▶ **What you will do**: Print, without alteration, the lines of the records running from the start of the records through the line that contains "Identify the document", inclusive.

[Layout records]
**********
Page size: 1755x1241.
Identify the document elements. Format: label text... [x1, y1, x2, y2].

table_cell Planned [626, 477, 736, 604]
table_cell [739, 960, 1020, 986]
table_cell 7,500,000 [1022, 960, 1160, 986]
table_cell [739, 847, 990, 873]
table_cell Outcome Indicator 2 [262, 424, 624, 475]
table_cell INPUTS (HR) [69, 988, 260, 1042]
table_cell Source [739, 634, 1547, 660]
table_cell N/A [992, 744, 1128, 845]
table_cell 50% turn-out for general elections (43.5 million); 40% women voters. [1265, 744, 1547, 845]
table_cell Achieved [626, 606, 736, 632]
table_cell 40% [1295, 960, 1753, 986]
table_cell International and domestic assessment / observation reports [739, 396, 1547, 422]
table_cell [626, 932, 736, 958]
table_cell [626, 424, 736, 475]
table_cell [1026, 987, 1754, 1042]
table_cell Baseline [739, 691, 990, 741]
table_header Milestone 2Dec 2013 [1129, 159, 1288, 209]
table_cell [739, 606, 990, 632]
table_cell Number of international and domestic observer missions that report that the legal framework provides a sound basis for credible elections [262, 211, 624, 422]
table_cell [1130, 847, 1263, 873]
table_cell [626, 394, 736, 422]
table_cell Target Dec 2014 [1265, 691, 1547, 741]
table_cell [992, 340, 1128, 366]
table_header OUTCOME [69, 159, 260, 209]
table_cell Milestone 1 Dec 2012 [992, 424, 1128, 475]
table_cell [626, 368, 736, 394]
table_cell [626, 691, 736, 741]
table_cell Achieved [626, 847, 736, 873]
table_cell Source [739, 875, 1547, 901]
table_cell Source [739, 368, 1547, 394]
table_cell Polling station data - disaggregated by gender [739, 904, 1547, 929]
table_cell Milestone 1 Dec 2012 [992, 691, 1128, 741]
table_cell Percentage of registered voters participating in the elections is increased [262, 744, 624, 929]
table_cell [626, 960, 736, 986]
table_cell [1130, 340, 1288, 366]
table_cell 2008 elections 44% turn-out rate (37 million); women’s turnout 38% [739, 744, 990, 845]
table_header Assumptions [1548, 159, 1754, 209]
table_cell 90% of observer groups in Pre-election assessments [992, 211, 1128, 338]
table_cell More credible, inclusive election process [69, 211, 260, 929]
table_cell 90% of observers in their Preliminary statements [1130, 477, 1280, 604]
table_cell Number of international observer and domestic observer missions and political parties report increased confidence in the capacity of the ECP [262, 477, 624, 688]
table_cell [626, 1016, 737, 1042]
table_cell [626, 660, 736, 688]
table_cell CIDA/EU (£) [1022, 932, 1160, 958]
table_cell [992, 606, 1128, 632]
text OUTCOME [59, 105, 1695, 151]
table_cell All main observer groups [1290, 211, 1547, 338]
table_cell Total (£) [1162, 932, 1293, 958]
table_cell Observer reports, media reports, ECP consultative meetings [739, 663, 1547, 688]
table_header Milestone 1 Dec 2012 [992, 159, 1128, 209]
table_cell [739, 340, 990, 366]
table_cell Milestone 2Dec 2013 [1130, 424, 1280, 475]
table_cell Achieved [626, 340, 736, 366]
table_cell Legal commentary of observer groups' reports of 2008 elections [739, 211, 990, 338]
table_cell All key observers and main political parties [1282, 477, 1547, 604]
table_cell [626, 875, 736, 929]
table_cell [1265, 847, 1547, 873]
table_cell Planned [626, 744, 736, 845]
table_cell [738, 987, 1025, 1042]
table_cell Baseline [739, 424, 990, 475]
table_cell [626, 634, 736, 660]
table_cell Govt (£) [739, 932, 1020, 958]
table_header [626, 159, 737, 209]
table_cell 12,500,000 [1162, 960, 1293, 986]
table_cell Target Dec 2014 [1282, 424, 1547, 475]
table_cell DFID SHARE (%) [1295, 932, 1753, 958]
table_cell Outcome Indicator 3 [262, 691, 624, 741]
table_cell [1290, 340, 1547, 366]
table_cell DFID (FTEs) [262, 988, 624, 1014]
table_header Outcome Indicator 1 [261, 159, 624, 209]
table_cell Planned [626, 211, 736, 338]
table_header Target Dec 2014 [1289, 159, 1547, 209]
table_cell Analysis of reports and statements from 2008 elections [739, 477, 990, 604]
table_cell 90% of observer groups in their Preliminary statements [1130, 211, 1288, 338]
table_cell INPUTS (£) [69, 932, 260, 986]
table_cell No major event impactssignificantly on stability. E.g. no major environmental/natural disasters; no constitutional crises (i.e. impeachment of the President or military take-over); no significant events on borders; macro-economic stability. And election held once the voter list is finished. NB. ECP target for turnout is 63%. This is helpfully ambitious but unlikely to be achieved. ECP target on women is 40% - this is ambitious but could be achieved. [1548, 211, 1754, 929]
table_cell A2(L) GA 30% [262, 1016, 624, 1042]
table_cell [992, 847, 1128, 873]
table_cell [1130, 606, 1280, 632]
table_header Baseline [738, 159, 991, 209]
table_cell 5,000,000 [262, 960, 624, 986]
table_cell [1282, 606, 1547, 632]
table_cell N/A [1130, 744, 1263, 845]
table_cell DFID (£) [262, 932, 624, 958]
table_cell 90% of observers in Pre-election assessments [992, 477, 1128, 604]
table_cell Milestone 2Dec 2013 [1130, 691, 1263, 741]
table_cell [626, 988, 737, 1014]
**********
▶ **Written response**:
Page size: 1755x1241.
Identify the document elements. Format: label text... [x1, y1, x2, y2].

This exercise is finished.